» THE DATA:
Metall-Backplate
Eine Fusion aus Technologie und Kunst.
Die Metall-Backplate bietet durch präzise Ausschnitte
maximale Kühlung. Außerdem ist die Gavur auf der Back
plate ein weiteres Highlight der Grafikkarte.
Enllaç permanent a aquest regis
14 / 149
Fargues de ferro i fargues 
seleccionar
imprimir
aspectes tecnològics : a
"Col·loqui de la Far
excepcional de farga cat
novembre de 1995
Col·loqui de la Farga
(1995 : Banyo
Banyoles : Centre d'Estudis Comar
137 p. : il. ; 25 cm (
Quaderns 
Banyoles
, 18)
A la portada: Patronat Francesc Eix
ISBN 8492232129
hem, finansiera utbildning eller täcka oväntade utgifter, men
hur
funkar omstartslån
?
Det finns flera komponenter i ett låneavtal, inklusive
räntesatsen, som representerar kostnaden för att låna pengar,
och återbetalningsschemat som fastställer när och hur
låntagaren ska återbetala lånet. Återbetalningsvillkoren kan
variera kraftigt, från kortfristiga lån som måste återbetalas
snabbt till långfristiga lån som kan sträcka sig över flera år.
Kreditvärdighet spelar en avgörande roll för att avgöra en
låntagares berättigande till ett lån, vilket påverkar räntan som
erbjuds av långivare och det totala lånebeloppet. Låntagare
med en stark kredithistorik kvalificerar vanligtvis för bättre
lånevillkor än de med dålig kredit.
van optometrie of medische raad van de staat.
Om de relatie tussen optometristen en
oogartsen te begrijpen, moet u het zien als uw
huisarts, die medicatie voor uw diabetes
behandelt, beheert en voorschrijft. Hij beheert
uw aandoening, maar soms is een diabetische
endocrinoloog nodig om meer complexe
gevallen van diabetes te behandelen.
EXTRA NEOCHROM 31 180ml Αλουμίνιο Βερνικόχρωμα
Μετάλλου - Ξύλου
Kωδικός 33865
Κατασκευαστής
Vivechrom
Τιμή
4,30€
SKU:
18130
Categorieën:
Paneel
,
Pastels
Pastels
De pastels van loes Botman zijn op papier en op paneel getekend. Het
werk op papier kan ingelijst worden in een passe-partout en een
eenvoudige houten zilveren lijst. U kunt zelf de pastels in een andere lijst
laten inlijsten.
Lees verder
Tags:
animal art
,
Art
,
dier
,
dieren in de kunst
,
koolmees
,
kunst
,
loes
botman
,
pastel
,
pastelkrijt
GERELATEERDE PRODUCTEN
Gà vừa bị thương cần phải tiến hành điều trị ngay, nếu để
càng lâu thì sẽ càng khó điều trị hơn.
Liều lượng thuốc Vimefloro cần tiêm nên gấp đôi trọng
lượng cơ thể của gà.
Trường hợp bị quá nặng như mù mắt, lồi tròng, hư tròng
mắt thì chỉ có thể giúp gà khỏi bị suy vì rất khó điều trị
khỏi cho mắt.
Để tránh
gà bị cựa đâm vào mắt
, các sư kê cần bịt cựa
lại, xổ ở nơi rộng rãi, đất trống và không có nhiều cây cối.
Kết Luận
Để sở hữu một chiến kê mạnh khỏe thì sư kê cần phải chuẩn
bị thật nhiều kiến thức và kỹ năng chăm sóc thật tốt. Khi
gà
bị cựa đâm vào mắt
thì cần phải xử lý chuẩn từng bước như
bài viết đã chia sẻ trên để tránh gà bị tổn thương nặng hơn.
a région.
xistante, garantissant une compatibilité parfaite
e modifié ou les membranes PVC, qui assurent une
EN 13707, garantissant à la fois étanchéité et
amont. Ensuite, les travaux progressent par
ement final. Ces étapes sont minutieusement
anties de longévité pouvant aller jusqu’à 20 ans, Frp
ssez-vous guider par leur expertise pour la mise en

» REQUIRED ACTION:
Rewrite the lines from the first one through the line with "A la portada: Patronat Francesc Eix", changing "Metall-Backplate" to "Aluminium-Backplate" and keeping everything else the same.

» ANSWER SECTION:
Aluminium-Backplate
Eine Fusion aus Technologie und Kunst.
Die Aluminium-Backplate bietet durch präzise Ausschnitte
maximale Kühlung. Außerdem ist die Gavur auf der Back
plate ein weiteres Highlight der Grafikkarte.
Enllaç permanent a aquest regis
14 / 149
Fargues de ferro i fargues 
seleccionar
imprimir
aspectes tecnològics : a
"Col·loqui de la Far
excepcional de farga cat
novembre de 1995
Col·loqui de la Farga
(1995 : Banyo
Banyoles : Centre d'Estudis Comar
137 p. : il. ; 25 cm (
Quaderns 
Banyoles
, 18)
A la portada: Patronat Francesc Eix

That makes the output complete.